LSTM-based framework with metaheuristic optimizer for manufacturing process monitoring

Quick process shift detection and lower out-of-control run length are essential for monitoring the production process, especially in modern smart manufacturing. Specifically, the out-of-control run length is one of the most critical performance measures to evaluate the manufacturing process monitoring (MPM) model. The sooner the out-of-control is detected, the better the model is. However, developing a monitoring model which can provide quick shift detection for various data dimensions and volumes is challenging. In this research, single (1_LSTM) and stacked (S_LSTM) long-short-term memory (LSTM) based models with metaheuristic optimizer were proposed to detect process shifts quickly in the manufacturing domain. Based on the literature, three metaheuristic methods: Clustering-based organism search (CSOS), Particle Swarm Optimization (PSO), and Simulated Annealing (SA) that are suitable for high-dimensional optimization were utilized in the proposed method to optimize weights in the LSTM-based network.
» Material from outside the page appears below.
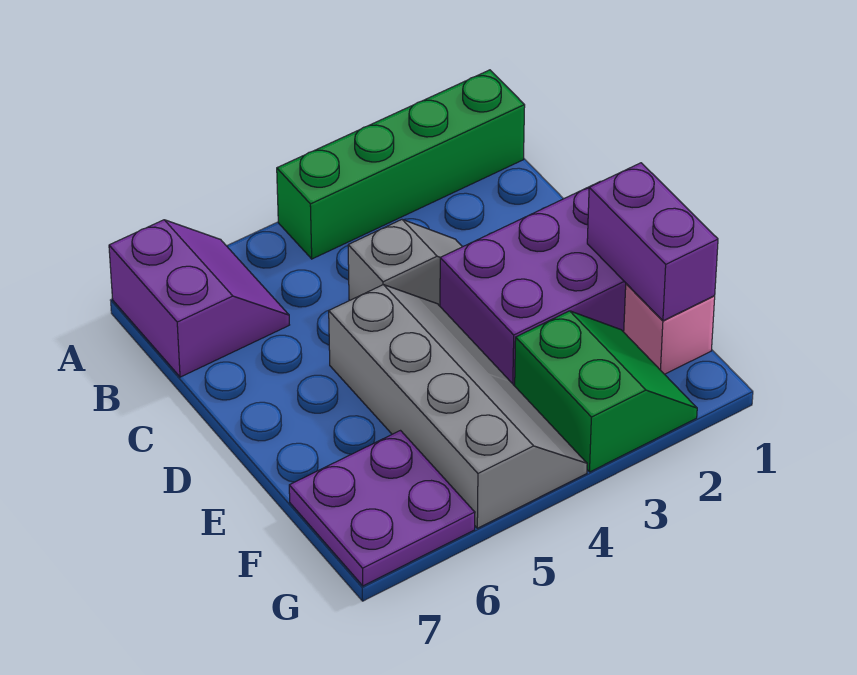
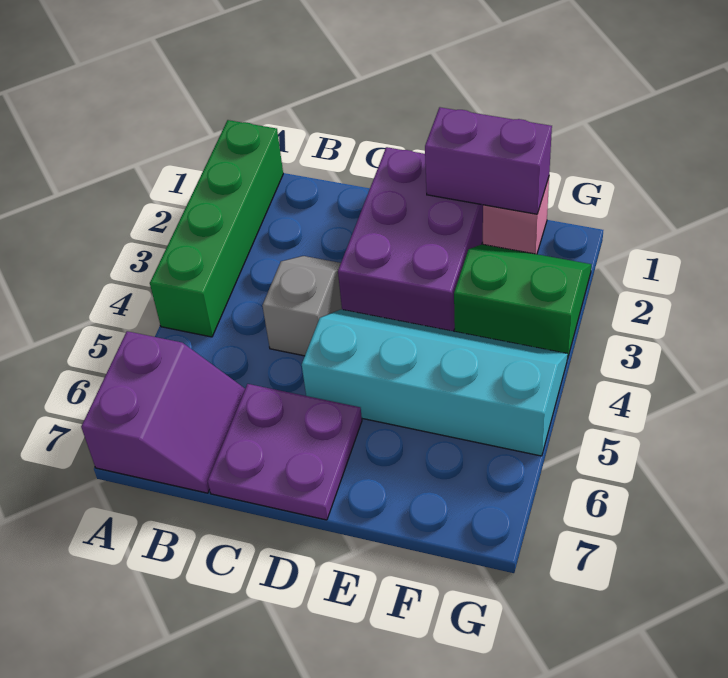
purple slope A6:B7 level 1 top 7 -> purple slope A6:B7 level 1 top A
grey slope D4:G5 level 1 top 5 -> cyan slope D4:G5 level 1 top 5
purple plate F6:G7 level 1 -> purple plate C6:D7 level 1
The proposed models were evaluated based on average out-of-control run length (ARL1) against benchmark methods on various synthesized multivariate normal and real-world datasets. Also, the performances of CSOS, PSO, and SA were compared. The results show that CSOS_S_LSTM outperforms other methods with lower ARL1. The result also confirmed the effectiveness and applicability of the proposed models for real-world problems. The experimental results showed that the response time of detection can be improved by 33.19% and 38.77% on average using the proposed 1_LSTM and CSOS LSTM-based metaheuristics models, respectively.

Automated summary

Quick process shift detection is crucial in modern smart manufacturing. This research proposes LSTM-based models with metaheuristics optimizer for fast shift detection. The models were evaluated on various datasets and outperformed benchmark methods, confirming their effectiveness for real-world problems.